Maybe I’ll go look at the source. That would be a concept.

dwh

On Wed, Sep 23, 2009 at 9:46 AM, Denis H. [email protected]
wrote:

all to no avail…
The pattern is passed to Dir.glob, referenced from the ./spec
directory in the project. It needs to be in the correct format given
those considerations. The three variations you tried all look for
files matching line_item in the ./spec directory, not its
subdirectories. Try this:

spec spec/models --pattern “**/line_item*”

Aah… thank you.

It looks like what I really want is --example (I want to be able to run
a selected few examples). But that also seems to have some weirdess:

$ spec spec/models --example spec/models/discount_spec.rb
Finished in 1.527043 seconds
0 examples, 0 failures

I can see from the log that application initialization is happening, but
none of the examples are being run.

Suggestions?

Thanks,

dwh

On Wed, Sep 23, 2009 at 1:24 PM, Denis H. [email protected]
wrote:

none of the examples are being run.

Suggestions?

spec --help

:wink:

Cheers,
David

Reverse-engineering with --format e, it turns out --example is the
whole example name, e.g.
“LineItem should allow a offer code to be associated with it”

So is there any easy way to run just a few files?

Thx,

dwh

On Wed, Sep 23, 2009 at 2:00 PM, Denis H. [email protected]
wrote:

Reverse-engineering with --format e, it turns out --example is the whole
example name, e.g.
“LineItem should allow a offer code to be associated with it”

So is there any easy way to run just a few files?

Right now there is not, though there will be better ways in the
future. For now, the best thing to do is probably set up a rake task.
The --pattern option can take a comma separated list of patterns, so
you can just list out the files you want.
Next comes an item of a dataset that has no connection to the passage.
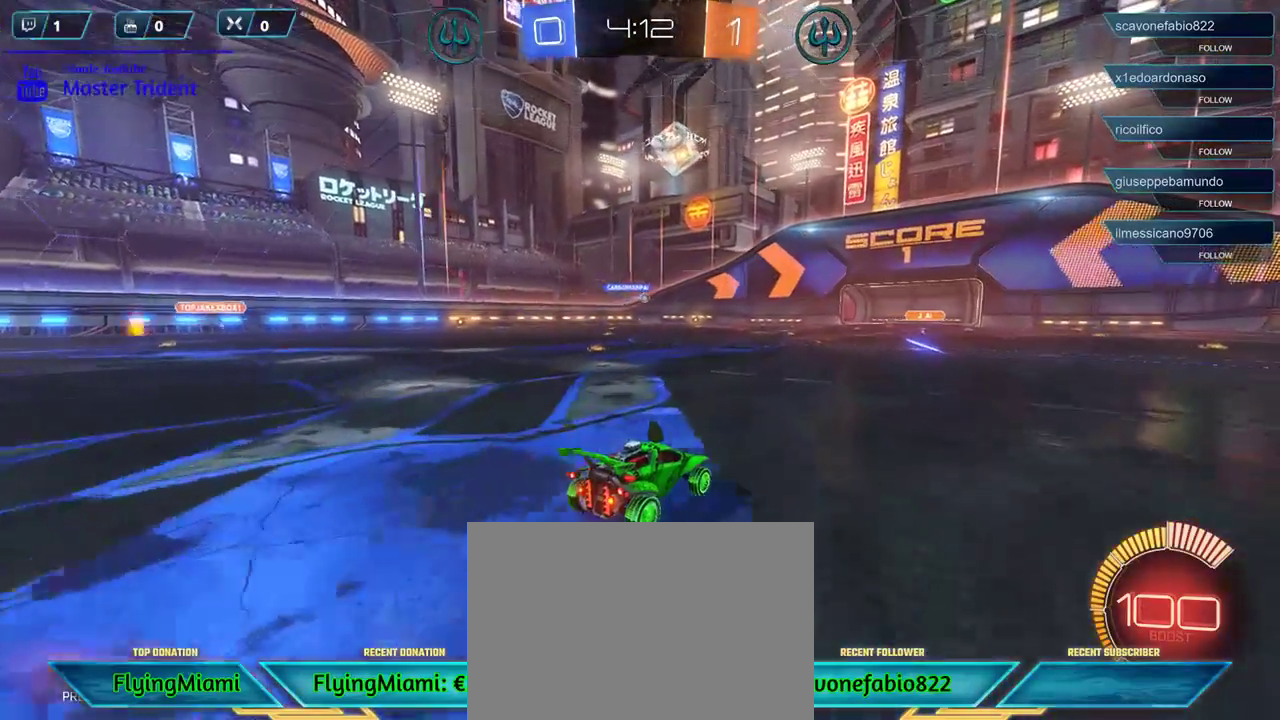
{"buttons": ["R2"], "left_stick": "right", "right_stick": "center", "events": [[317, "left_stick", "right"]]}
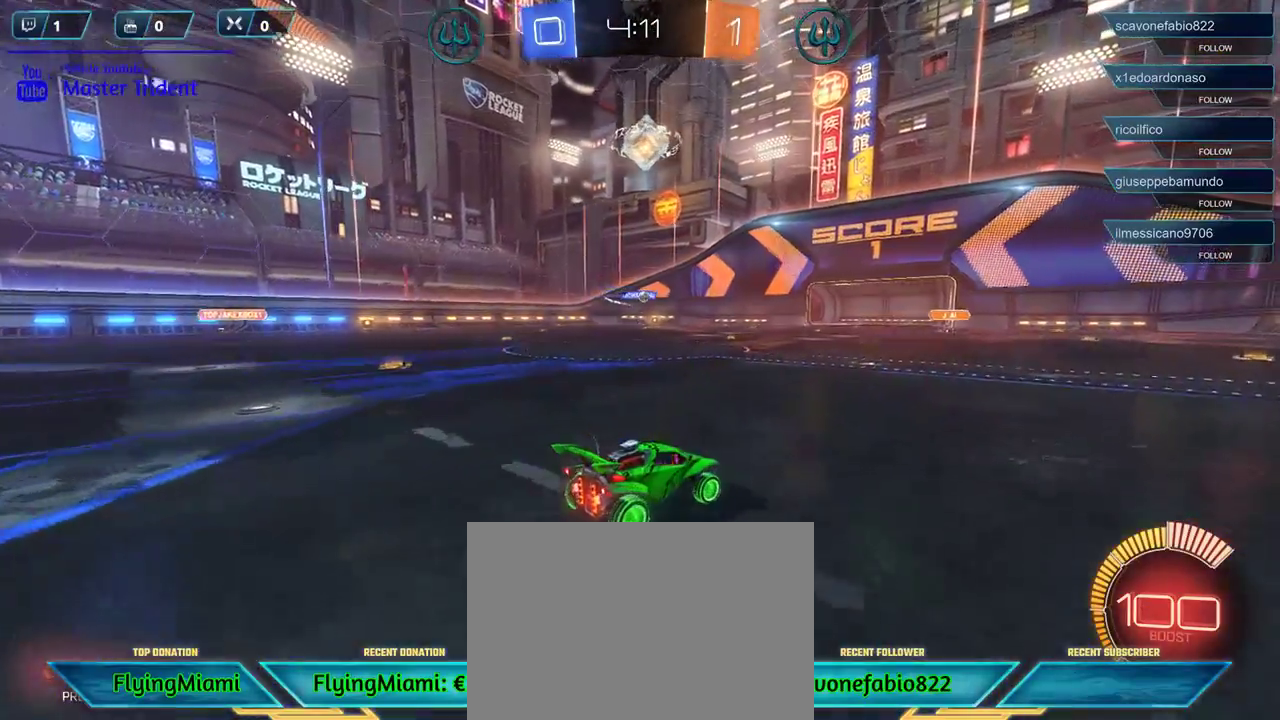
{"buttons": ["R2"], "left_stick": "center", "right_stick": "center", "events": [[50, "left_stick", "center"]]}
You can also set up the rake task so it gets the pattern list from a
file that lists the files you want one per line. Something like:

Spec::Rake::SpecTask.new(:focused) do |t|
t.spec_files = File.readlines(‘spec_files.txt’).collect{|f| f.strip}
end

Then you can run ‘rake spec:focused’ and just copy the file names you
want into spec_files.txt. That’s probably the lowest overhead because
it’s easy to change what you’re running but then stay focused on that
set of files until you’re ready to change.